New Baby Skincare

As a new Mum, you’re faced with all sorts of practical advice on looking after your baby.  Baby Skincare though is one of those subjects that doesn’t seem to get the priority treatment.

When you’re pregnant it’s all about learning about baby feeding and sleeping.  There are decisions to be made about cots and prams. Should you buy cloth nappies or disposables? Are you going down the sustainable parenting route?  Is yours going to be a green baby?

Baby skincare should not be just an afterthought though as it’s crucial to get it right.  A baby’s skin is very delicate and fragile. There’s little point in wrapping baby in a bamboo swaddling a baby and babygrows him or her in organic baby clothes if you’re not going to do the groundwork first.

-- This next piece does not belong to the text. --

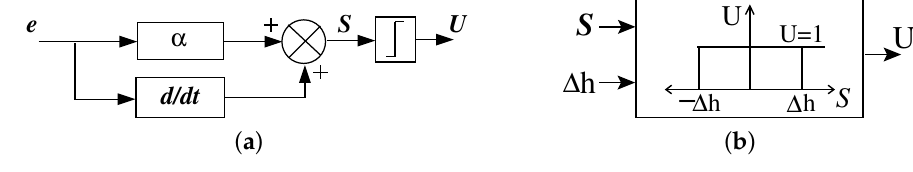
Figure 7. ( a ) SMC block ( b ) Hysteresis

Skincare for Newborn Babies

In antenatal classes new parents learn about the importance of skin-to-skin contact. Once your new baby is delivered  he’ll be placed on your chest straightaway unless there’s any kind of a problem. Once upon a time, babies were bathed not long after the birth. Mums, dads and hospital nurses used baby bath products. Now however that is frowned upon.

Parents are bombarded with baby cleansing and skincare products in Baby Departments in all the main stores and supermarkets. But research now indicates that ‘less is more’. Parents and hospitals are advised NOT to use baby bath and moisturising products for at least the first month. You should let baby’s skin mature in a more natural way.

After your baby is born, the vernix (that white sticky stuff covering baby!) should be left all over his or her skin. The creamy white coating should be allowed to absorb naturally into the skin. There’s no need for shampoo on baby’s head either.. Yes baby’s hair may look a bit greasy for the first few weeks but it’s good greasy not bad!

The other thing new parents mustn’t do is clean baby’s eyes unless the midwife or health-visitor tell you to. If there’s any hint of sticky eyes then wipe gently with cotton wool and cooled boiled water. And remember to use a clean cotton-wool ball for each eye – organic bamboo if you can get it.

If you expose your new baby’s skin to lotions, potions and creams before 4 weeks, then it’s likely that baby’s skin will react. And nobody wants their baby to have allergic skin reactions and/or eczema! It’s far better just to use plain water to bath and clean baby. You definitely don’t need to use soap or baby bath foams.

If baby has cracked or dry skin and is more than a month old, then it’s safe to introduce an emollient based cream. But no earlier.

And whatever you do, you mustn’t use wet wipes or baby wipes until a month has passed. Water Wipes are the best or at the very least buy baby wipes without perfume and other ‘nasties’.

For premature babies, parents should wait even longer. A premmie’s skin’s protective barrier takes longer to mature obviously. This means you shouldn’t use baby skin or bath products for the first 6 to 8 weeks.

So there you are. You don’t need to buy fancy bath products for baby. Water is all you need and it’s free! All the more to spend on some gorgeous organic cotton baby clothes.